__SOURCE DOCUMENT__:
Using UUIDs with Gorm and Postgres

In this post I would like to document my adventures of trying to set up a small Go project using

  • a Postgres database
  • with UUID primary keys for my models,
  • gorm as an ORM, and
  • goose as a migration tool.

Disclaimer: I don’t have vast experience in this topic, so take these tips with a pinch of salt.

# Contents

# UUIDs

UUID stands for universally unique identifier (the term GUID refers to the same thing, typically used in the Microsoft world). I wanted to use UUID for multiple reasons.

# Advantages of the UUIDs

  • They are unique, which is really handy when it comes to an identifier… They are unique across all tables, all your databases, all your systems. They are practically unique in the universe - theoretically, there could be a collision, however, to get a grasp of how unlikely that is, have a look at this great post: Are UUIDs really unique?. But in short:

    “A sample of 3.26 x 10^16 UUIDs has a 99.99% chance of not having any duplicates.”

  • They are marginally more secure (not that they should ever be exposed publicly, but still, they practically cannot be guessed.)
  • You can create them in the application code (no need to reach out to the DB) if you want to.

# Disatvantages of UUIDs

  • Storage: UUIDs are 128-bit values as opposed to either 32 or 62 bit integers. I can imagine this being a significant drawback in some cases.
  • Performance: on the same note as above, these are larger values which can adversly affect performance
  • Less human readable, thus less convenient to use them during debugging
  • No natural ordering, again not great for debugging and for certain types of pagination techniques (this one on the wordpress blog cannot be used, for instance).

# Postgres UUIDs

In Postgres, you can generate UUIDs with the uuid_generate_v4() function.

As an interesting aside, the Postgres documentation mentions that the first version of this function used the MAC address of the host machine, plus a timestamp, which meant it could reveal the identity of the machine and the time the particular record was generated, which is not great from a security perspective.

Another interesting thing is that if you want reproducible UUIDs without any randomness in the generation process, you can use the v3 of this function with a specified “namespace” (any UUID) and a name. The UUID generated for the same namespace with the same name will always be the same:

postgres=# SELECT
postgres-# uuid_generate_v3('488a05ae-c002-3e52-97a6-a987a1380cba', 'name');
           uuid_generate_v3           
--------------------------------------
 29f04949-f50b-37a9-a751-f8f27dafb950
(1 row)


postgres=# SELECT
postgres-# uuid_generate_v3('488a05ae-c002-3e52-97a6-a987a1380cba', 'name');
           uuid_generate_v3           
--------------------------------------
 29f04949-f50b-37a9-a751-f8f27dafb950
(1 row)

So it is best to generate them with the 4th generation family of these functions. Only the 4th generation is truly random (I assume “truly pseudo-random”, unless they solved the random number generation problem since I’ve last checked).

# GORM

Gorm is an ORM library for Go, as in, it handles the object-relational mapping problem of converting rows in your SQL database to objects in your object-oriented application code. I’m not very experienced with Gorm, but so far it definitely seems like an awesome tool which greatly facilitates development.

__STATED EXERCISE__:
According to the post on UUIDs with Gorm and Postgres, what did the first version of the Postgres UUID generation function use to build its values?

__GIVEN ENTRIES__:

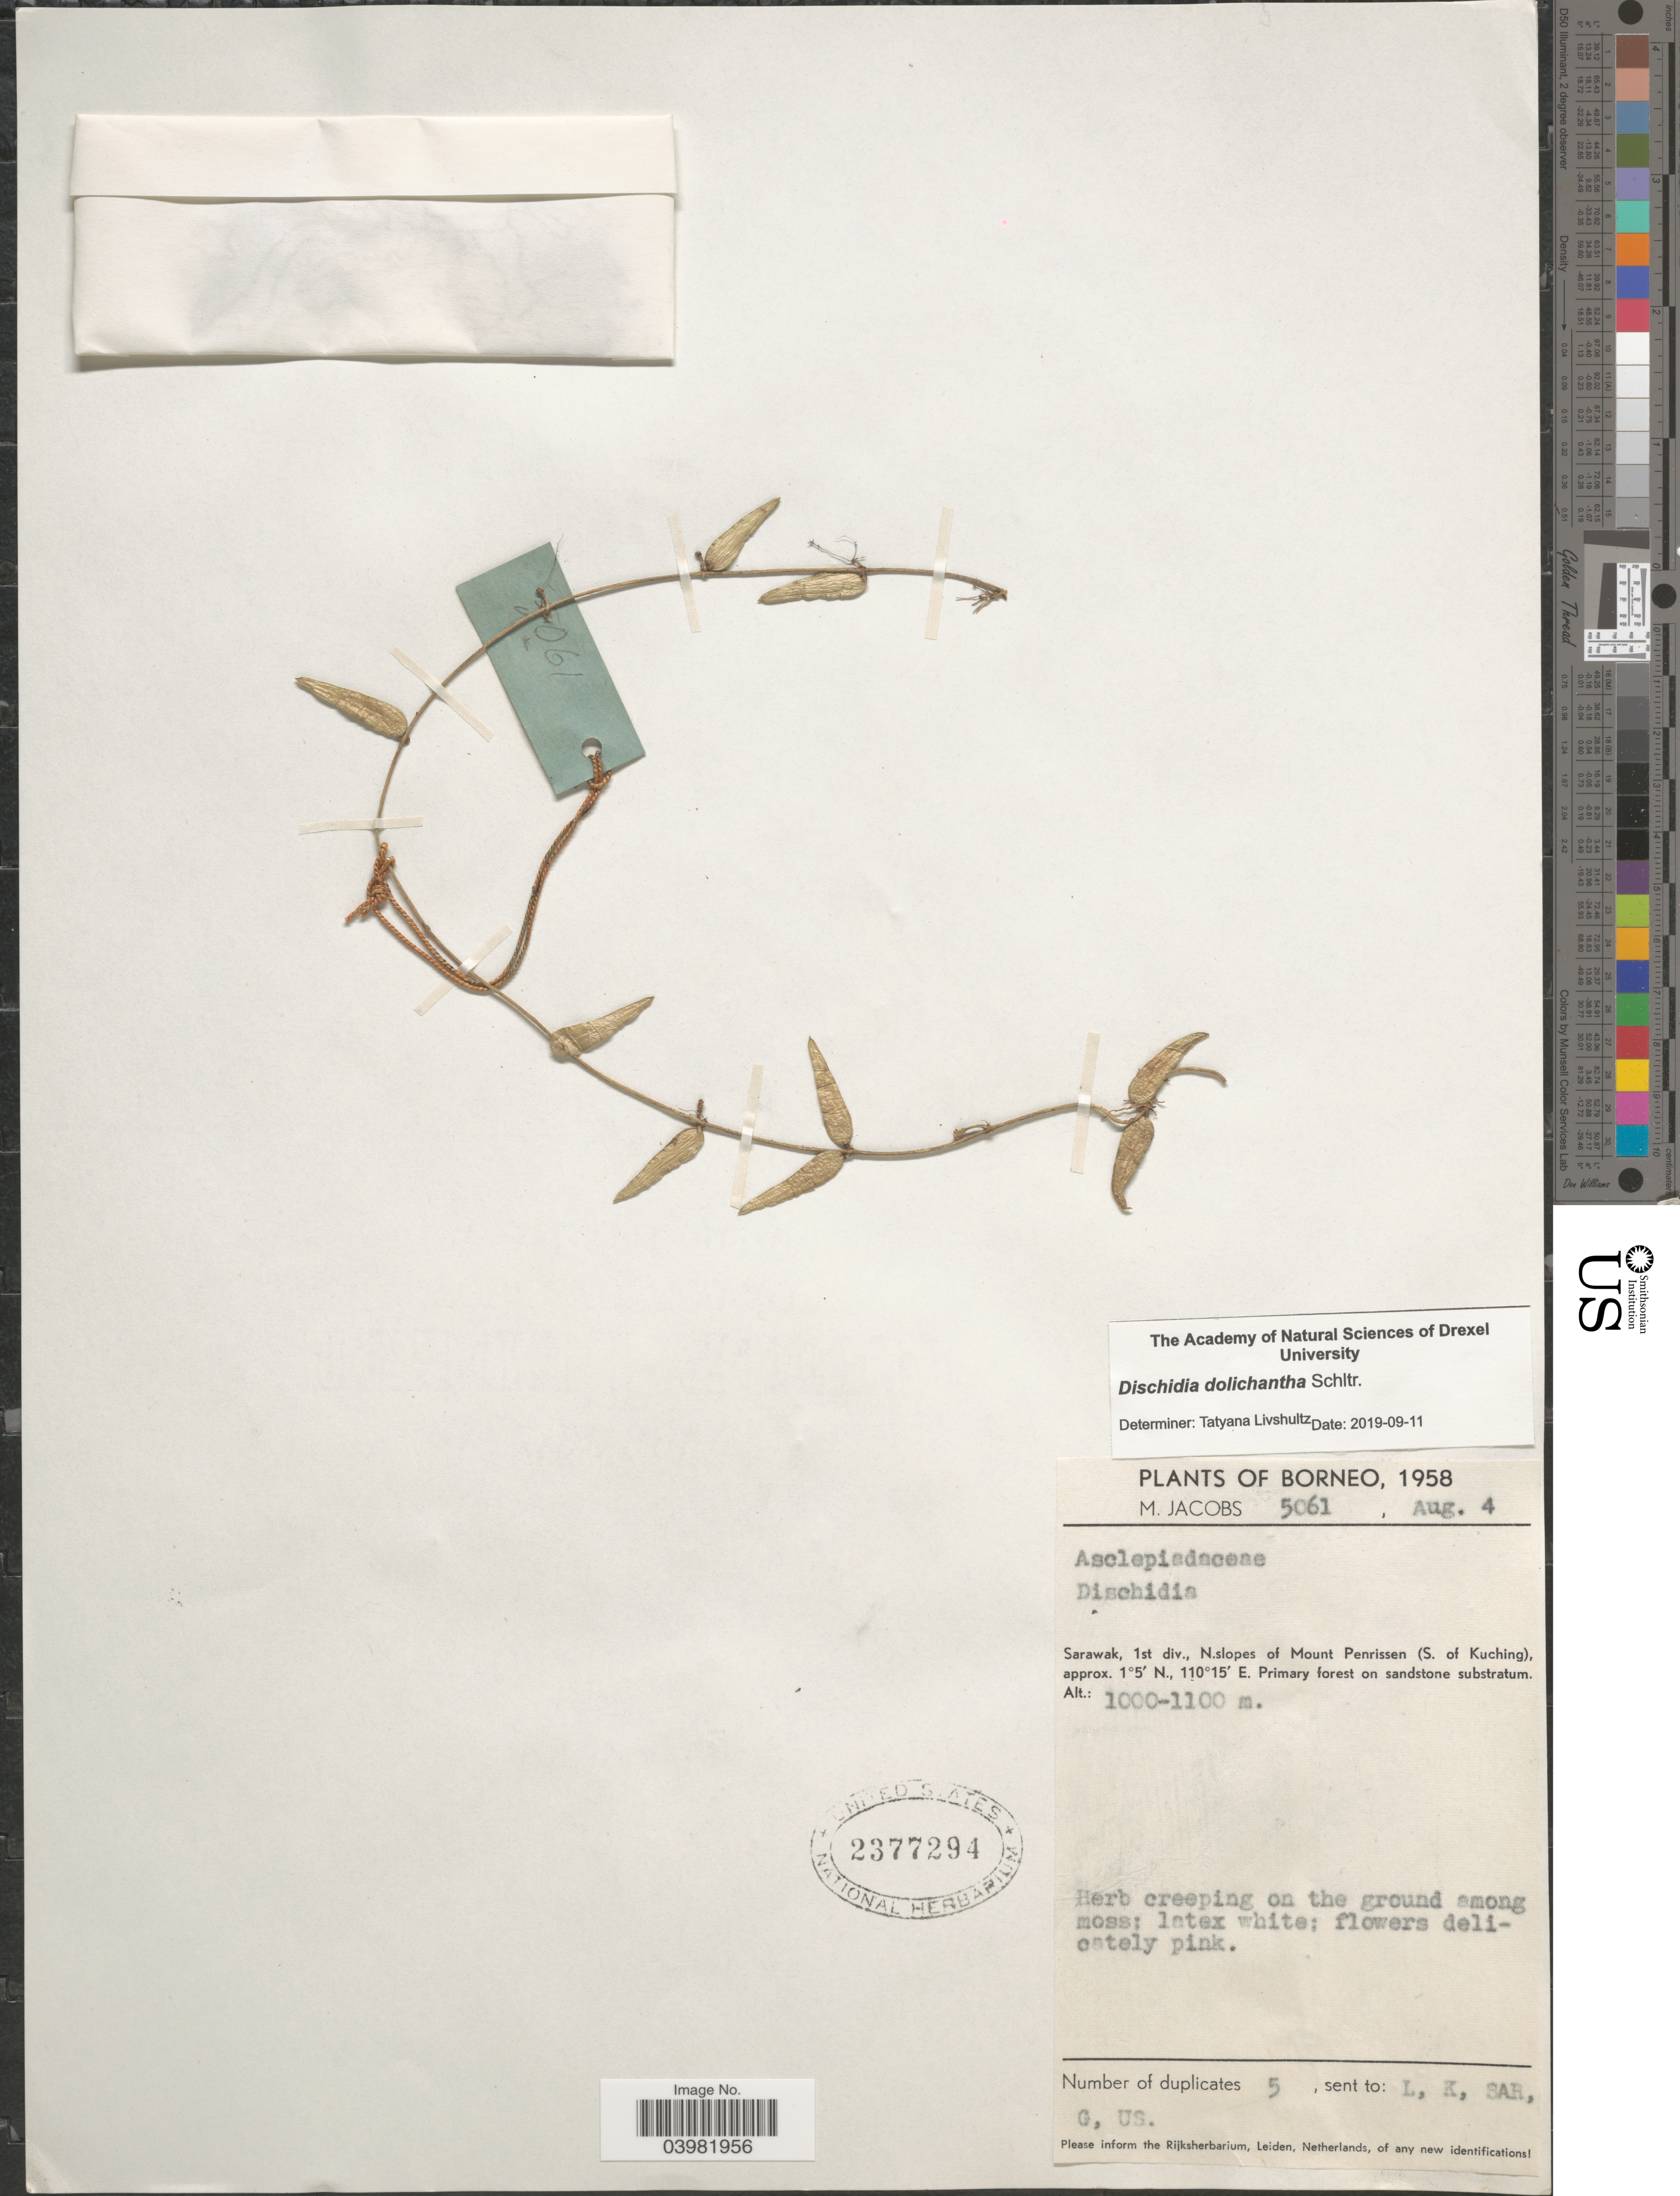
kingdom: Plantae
---
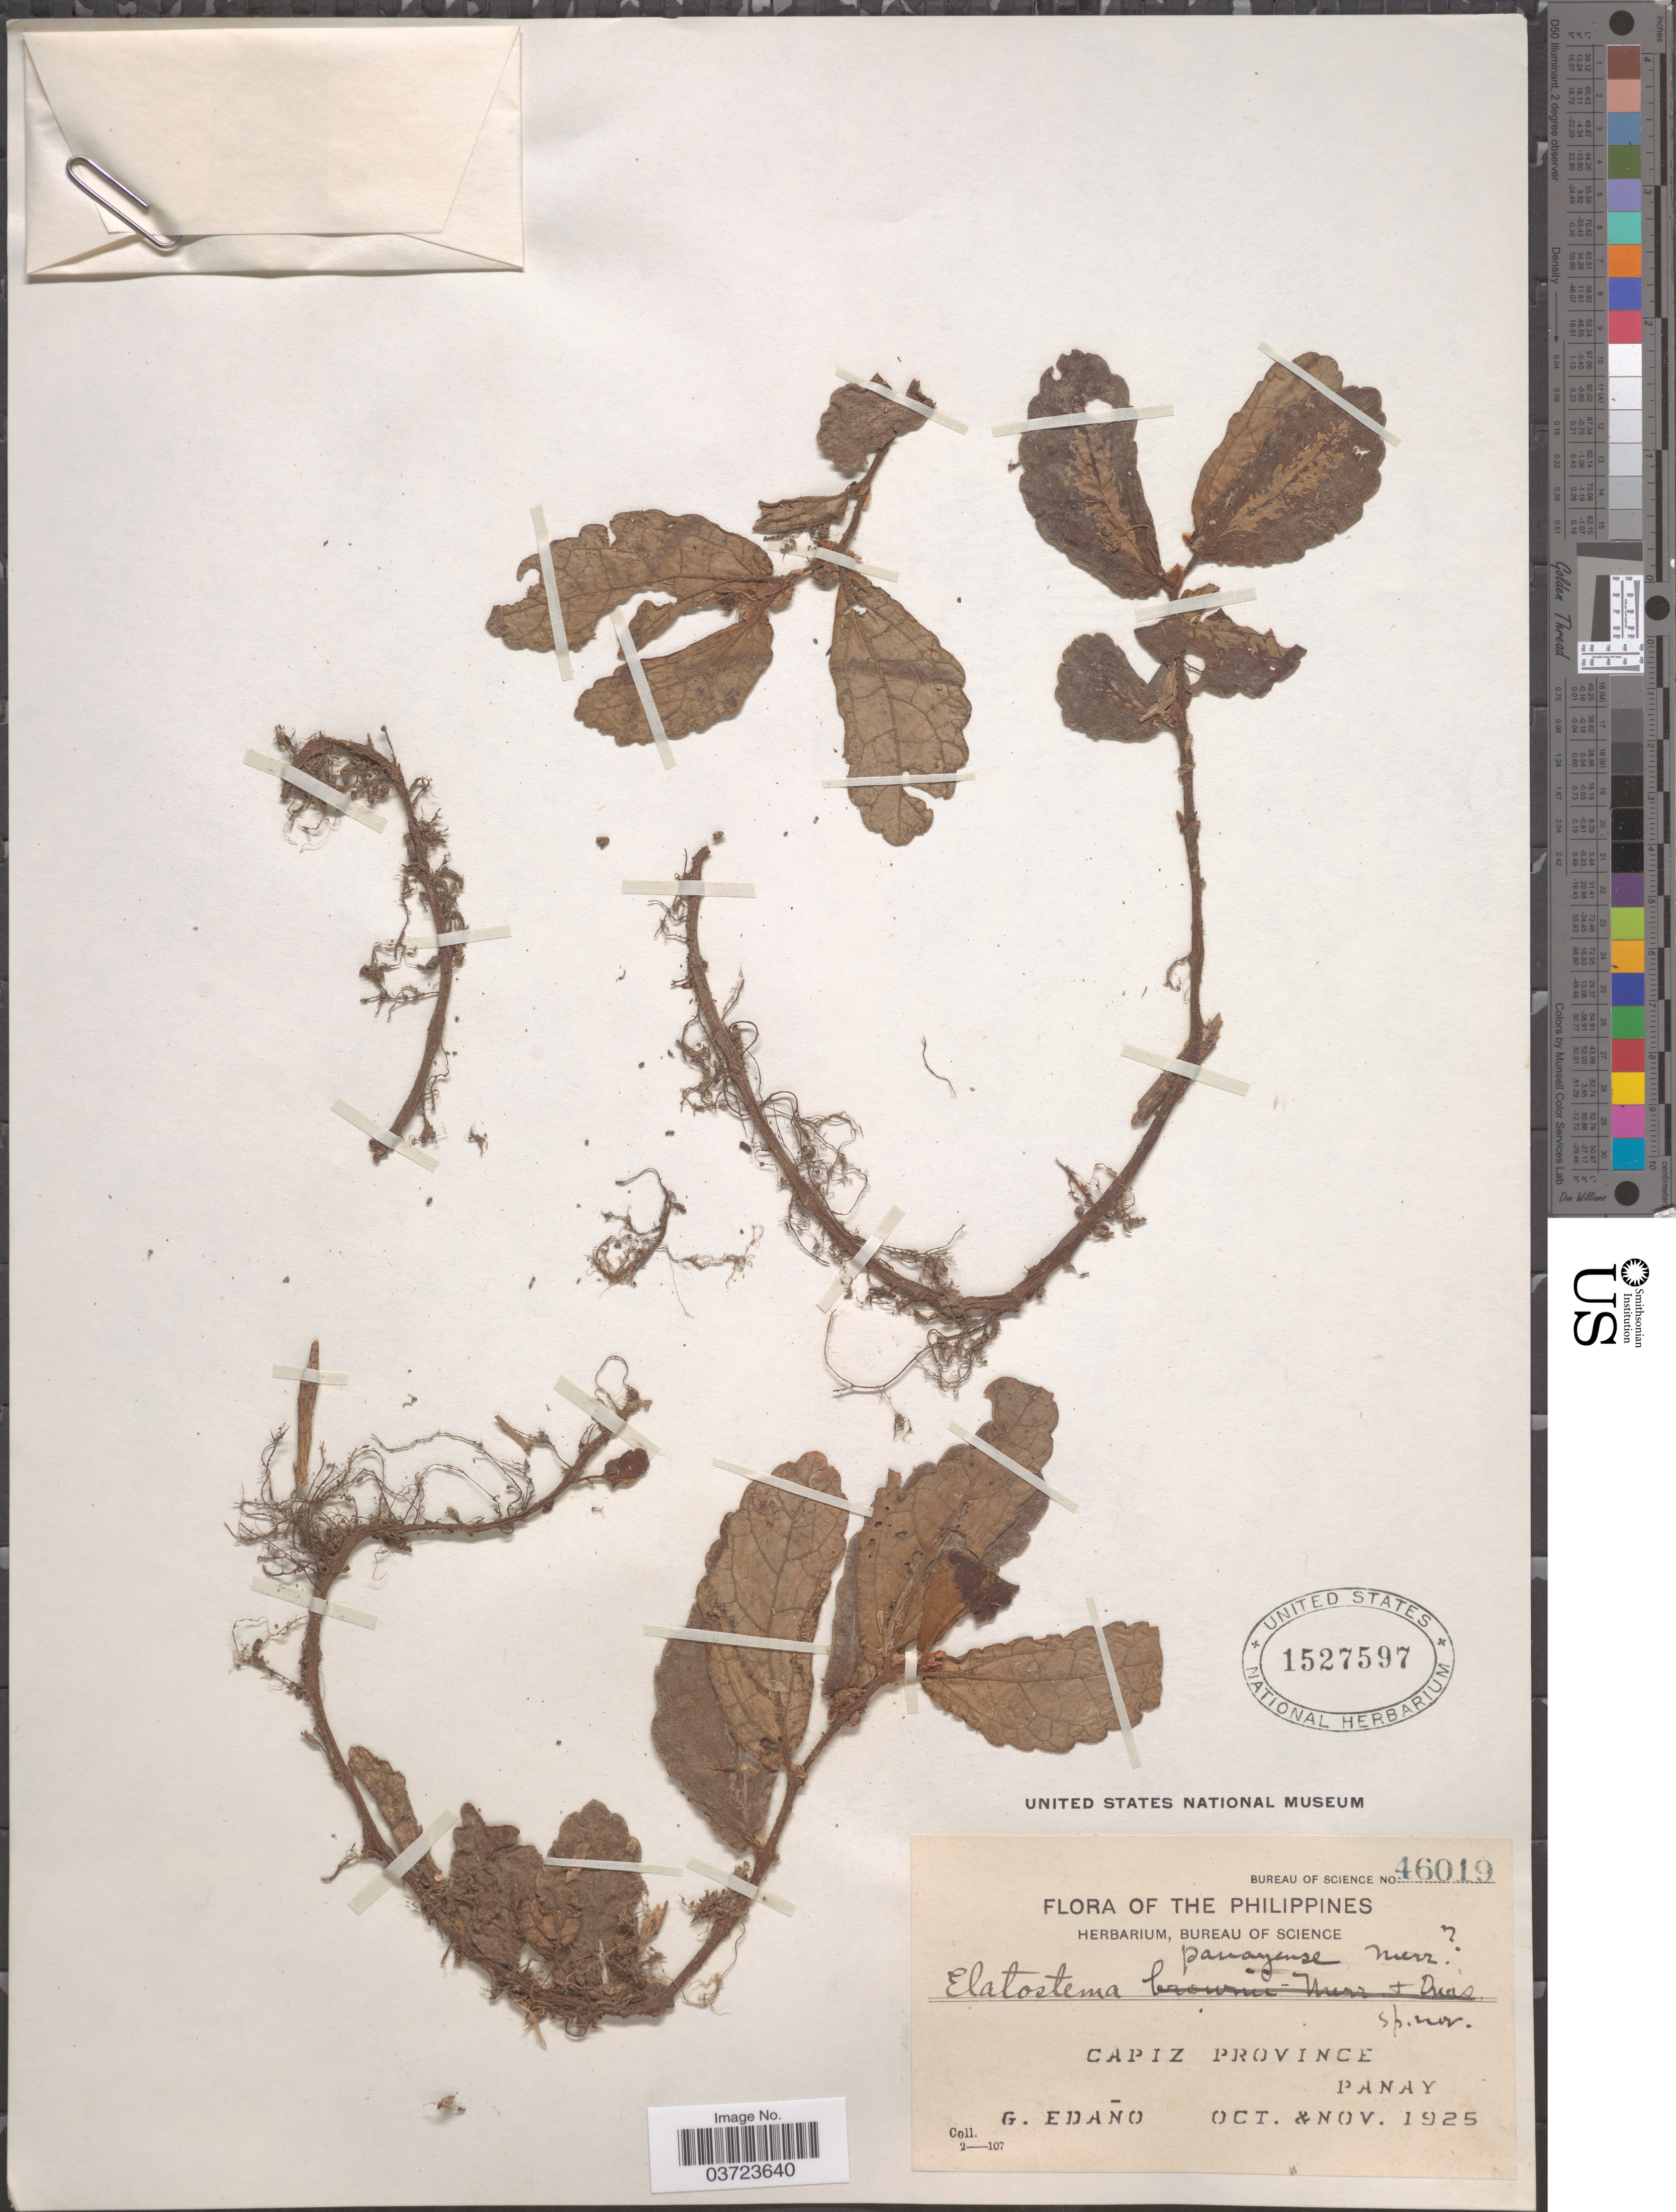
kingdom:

__RESPONSE TO THE EXERCISE__:
The MAC address of the host machine plus a timestamp.